According to PacBio's Korlach, the ideal HiFi metagenome assembler "would recover complete genomes for all species with sufficient coverage, including full strain-level resolution, and including their associated epigenome (methylation), and with information of the complete sequences of the specific plasmids and/or bacteriophages that the different bacteria harbor." Current offerings fall short when it comes to linking plasmids and bacteriophages to host bacteria, he said.
Korlach noted that the assembler review does not include a new metagenomic assembler called MetaMDBG from researchers at NIH, the Earlham Institute in the UK, and the Pasteur Institute in France that was just described in a preprint released last week.
Through their preprint, the Shenzhen-UCR researchers have made their data publicly available. "We hope that these datasets could be something of a benchmark to develop new methods," Lonardi said.
One of the assemblers that performed well, Verkko, builds on the T2T Consortium project, which integrated ultralong Oxford Nanopore sequencing reads with a high-resolution assembly graph built from PacBio HiFi reads. Researchers at the National Human Genome Research Institute (NHGRI) and their colleagues described that assembler in a paper that appeared in February.
Also, Human Pangenome Reference Consortium (HPRC) researchers last year published the results of their evaluation of about two dozen diploid human genome assembly methods, and Hifiasm was the "clear winner," Erich Jarvis, a neurogenetics researcher at Rockefeller University who led that work, told GenomeWeb at the time.
This week, Jarvis said in an email that Pan and colleagues reached similar conclusions to his own group, finding that Hifiasm did the best overall job with HiFi assembly. However, The UCR-Shenzhen team did not cite the work by Jarvis.
Jarvis noted that HiFi data often contains gaps in GA-rich regions, which can be filled in with Oxford Nanopore sequencing data, even though the latter tends to be less accurate overall.

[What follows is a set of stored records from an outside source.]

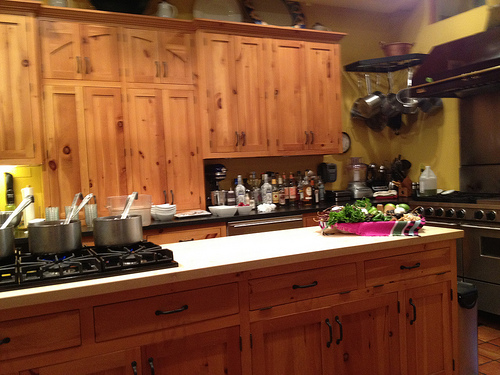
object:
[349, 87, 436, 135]
pots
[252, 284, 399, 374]
kitchen cabinets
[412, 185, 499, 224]
stove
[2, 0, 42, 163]
cabinets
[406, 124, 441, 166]
ground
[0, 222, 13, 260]
burner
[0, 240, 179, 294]
burner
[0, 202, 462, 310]
table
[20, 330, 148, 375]
cabinets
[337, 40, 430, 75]
rack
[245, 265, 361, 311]
cabinet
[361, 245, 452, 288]
cabinet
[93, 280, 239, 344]
cabinet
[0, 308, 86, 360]
cabinet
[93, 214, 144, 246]
pot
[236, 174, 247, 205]
bottle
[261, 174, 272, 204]
bottle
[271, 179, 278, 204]
bottle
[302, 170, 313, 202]
bottle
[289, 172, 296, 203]
bottle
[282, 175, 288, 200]
bottle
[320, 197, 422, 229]
vegetables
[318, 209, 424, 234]
basket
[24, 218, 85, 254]
pot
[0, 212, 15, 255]
pot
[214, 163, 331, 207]
floral bag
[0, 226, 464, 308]
counter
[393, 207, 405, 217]
vegetable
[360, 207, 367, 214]
vegetable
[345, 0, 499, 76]
ceiling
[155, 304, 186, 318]
handle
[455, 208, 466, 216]
knob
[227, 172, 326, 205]
condiments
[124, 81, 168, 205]
cabinet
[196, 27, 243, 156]
cabinet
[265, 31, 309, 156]
cabinet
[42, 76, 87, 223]
cabinet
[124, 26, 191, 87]
cabinet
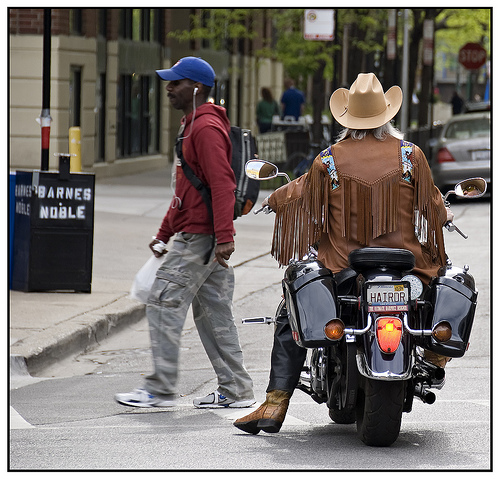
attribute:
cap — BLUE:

Hifiasm and Verkko combine PacBio HiFi, Oxford Nanopore ultralong, and Hi-C sequencing data. "The reason why these assemblers work better than all others is because they include all data types in the assembly graph at the same time, instead of sequentially, and they phase the haplotypes in the assembly graph, reducing errors," Jarvis said.
Lonardi would like future research to look at genome maps in the assembly process. "It would be nice to have a comprehensive assessment of … the pros and cons of different maps in the context of genome assembly. That's something that I don't think is out there yet," he said.